The elliptic curves over number fields other than $\Q$ come from several sources.

### Imaginary quadratic fields

The curves defined over the five Euclidean Imaginary quadratic fields consist of the curves in John Cremona's 1981 thesis, extended by him with Warren Moore in 2014 to conductor norm $10000$. In almost all cases, curves were found to match cuspidal Bianchi newforms, using custom code by Cremona and Moore, supplemented by Magma's EllipticCurveSearch function written by Steve Donnelly. Additionally, curves with CM by the field in question, which are not associated to cuspidal Bianchi newforms, were found from their $j$-invariants by Cremona.

### Totally real fields

Over $\Q(\sqrt{5})$ the curves of conductor norm up to about $5000$ were provided by Alyson Deines from joint work of Jonathan Bober, Alyson Deines, Ariah Klages-Mundt, Benjamin LeVeque, R. Andrew Ohana, Ashwath Rabindranath, Paul Sharaba and William Stein (see http://arxiv.org/abs/1202.6612). All the other curves were found from their associated Hilbert newforms using Magma's EllipticCurveSearch function, using a script written by John Cremona. This process is still ongoing, and in particular the data for fields of degree $6$ is limited.
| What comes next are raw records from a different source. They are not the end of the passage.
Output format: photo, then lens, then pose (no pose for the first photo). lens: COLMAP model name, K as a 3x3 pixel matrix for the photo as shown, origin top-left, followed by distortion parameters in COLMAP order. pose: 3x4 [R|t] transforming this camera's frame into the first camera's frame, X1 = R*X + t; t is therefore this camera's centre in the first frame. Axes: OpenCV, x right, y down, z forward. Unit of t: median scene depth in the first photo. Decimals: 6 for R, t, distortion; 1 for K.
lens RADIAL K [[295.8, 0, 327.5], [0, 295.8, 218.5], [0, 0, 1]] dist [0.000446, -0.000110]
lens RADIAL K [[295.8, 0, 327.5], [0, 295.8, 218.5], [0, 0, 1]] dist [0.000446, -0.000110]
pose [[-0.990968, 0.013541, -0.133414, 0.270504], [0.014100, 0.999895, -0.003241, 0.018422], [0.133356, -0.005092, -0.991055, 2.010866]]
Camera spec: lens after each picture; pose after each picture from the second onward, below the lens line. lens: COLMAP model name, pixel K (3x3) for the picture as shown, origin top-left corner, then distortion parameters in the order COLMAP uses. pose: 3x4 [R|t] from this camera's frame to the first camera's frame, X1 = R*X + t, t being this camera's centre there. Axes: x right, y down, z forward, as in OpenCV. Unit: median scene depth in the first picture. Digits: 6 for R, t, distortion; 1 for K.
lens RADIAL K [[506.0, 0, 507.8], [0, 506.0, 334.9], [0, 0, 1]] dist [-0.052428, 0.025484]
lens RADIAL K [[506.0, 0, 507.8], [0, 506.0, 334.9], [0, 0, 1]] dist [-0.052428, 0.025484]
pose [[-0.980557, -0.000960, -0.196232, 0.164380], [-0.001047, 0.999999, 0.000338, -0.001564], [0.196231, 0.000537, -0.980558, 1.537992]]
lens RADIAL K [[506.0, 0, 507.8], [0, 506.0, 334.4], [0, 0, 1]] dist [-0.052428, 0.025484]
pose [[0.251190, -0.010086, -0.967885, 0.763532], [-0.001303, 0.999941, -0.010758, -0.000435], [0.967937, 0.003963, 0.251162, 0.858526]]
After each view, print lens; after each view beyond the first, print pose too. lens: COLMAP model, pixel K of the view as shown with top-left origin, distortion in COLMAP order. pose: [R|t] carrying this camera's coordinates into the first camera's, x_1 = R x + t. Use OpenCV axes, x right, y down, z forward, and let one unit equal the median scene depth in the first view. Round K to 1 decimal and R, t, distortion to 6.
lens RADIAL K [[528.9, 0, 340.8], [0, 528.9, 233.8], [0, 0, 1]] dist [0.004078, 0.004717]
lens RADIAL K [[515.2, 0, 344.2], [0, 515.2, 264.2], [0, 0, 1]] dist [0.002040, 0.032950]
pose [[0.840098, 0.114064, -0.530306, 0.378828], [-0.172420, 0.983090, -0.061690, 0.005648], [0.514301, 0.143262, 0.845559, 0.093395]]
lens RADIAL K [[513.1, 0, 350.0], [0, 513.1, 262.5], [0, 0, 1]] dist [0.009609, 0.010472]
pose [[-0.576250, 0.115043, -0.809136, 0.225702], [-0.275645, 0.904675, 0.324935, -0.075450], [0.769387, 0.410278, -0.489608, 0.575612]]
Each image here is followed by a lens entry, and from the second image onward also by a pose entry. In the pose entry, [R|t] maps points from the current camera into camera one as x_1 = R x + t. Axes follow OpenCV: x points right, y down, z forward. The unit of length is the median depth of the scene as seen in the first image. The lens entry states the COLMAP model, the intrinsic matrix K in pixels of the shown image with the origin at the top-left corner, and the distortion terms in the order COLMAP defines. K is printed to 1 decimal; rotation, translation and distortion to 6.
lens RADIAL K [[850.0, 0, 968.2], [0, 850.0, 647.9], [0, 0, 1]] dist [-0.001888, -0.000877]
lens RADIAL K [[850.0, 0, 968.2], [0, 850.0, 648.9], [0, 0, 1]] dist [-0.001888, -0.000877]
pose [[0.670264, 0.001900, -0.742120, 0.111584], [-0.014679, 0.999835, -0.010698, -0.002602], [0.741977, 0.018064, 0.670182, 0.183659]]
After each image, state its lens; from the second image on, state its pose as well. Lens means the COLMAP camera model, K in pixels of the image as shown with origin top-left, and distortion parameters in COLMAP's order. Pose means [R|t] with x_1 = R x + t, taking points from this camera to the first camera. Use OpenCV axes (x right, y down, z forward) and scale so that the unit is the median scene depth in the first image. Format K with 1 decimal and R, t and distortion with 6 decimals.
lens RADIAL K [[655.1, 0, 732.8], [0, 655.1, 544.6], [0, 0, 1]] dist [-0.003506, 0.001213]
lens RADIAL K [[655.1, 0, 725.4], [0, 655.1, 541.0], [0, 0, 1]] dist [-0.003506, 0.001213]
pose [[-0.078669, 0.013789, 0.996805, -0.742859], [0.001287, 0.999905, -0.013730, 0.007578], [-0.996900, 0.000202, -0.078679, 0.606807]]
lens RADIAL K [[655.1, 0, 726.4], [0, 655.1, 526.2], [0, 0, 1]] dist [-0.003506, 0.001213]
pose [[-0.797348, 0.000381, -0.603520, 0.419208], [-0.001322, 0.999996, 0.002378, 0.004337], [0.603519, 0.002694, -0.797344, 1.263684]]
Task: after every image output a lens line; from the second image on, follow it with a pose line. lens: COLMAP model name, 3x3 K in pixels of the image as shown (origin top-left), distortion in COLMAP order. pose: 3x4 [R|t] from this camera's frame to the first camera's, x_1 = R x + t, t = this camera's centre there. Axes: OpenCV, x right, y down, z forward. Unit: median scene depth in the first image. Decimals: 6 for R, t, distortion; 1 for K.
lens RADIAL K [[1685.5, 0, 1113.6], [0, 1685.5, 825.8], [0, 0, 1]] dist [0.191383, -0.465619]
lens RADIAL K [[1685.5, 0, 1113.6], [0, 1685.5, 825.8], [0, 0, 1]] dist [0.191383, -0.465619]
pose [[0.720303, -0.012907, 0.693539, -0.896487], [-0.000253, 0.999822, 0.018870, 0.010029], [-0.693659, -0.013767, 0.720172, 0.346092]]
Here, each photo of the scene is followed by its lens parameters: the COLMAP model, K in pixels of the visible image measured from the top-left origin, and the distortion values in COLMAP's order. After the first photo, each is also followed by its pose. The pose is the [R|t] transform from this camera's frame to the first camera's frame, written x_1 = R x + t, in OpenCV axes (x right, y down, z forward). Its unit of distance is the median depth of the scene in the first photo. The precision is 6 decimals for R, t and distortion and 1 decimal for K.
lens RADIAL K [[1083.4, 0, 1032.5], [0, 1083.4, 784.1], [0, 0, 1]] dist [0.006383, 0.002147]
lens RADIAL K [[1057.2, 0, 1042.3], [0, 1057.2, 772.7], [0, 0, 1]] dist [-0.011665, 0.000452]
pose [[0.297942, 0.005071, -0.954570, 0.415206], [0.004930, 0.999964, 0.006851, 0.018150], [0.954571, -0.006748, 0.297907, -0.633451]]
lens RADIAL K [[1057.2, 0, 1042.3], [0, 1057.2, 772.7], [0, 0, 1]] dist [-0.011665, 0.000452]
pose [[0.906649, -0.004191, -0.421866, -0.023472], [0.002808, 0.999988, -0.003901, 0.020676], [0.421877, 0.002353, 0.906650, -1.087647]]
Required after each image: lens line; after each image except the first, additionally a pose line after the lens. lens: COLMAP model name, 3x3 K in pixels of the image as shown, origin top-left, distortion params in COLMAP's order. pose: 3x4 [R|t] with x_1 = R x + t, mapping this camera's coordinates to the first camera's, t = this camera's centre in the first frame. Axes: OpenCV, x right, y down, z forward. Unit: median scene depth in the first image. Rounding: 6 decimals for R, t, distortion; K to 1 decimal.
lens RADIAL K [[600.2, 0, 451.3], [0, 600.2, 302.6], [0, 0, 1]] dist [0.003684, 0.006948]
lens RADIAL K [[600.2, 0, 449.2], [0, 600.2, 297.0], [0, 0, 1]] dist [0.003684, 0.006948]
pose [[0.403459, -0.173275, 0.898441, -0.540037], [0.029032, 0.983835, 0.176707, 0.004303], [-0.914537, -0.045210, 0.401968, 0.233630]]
Otherwise the extent of the data matches that of the Hilbert Modular Form data for totally real fields of degrees 2, 3, 4, 5 and 6.

### Other fields

- Steve Donnelly, Paul E. Gunnells, Ariah Klages-Mundt, and Dan Yasaki provided the curves over the mixed cubic field 3.1.23.1.
- Marc Masdeu provided $\Q$-curves over quadratic fields.
- Haluk Sengun provided curves with everywhere good reduction over imaginary quadratic fields.
- S. Yokoyama and Masdeu provided curves with everywhere good reduction over real quadratic fields (see here).

In some cases the same curve occurs in more than one of the above sources, in which case efforts have been made not to include it more than once in the database.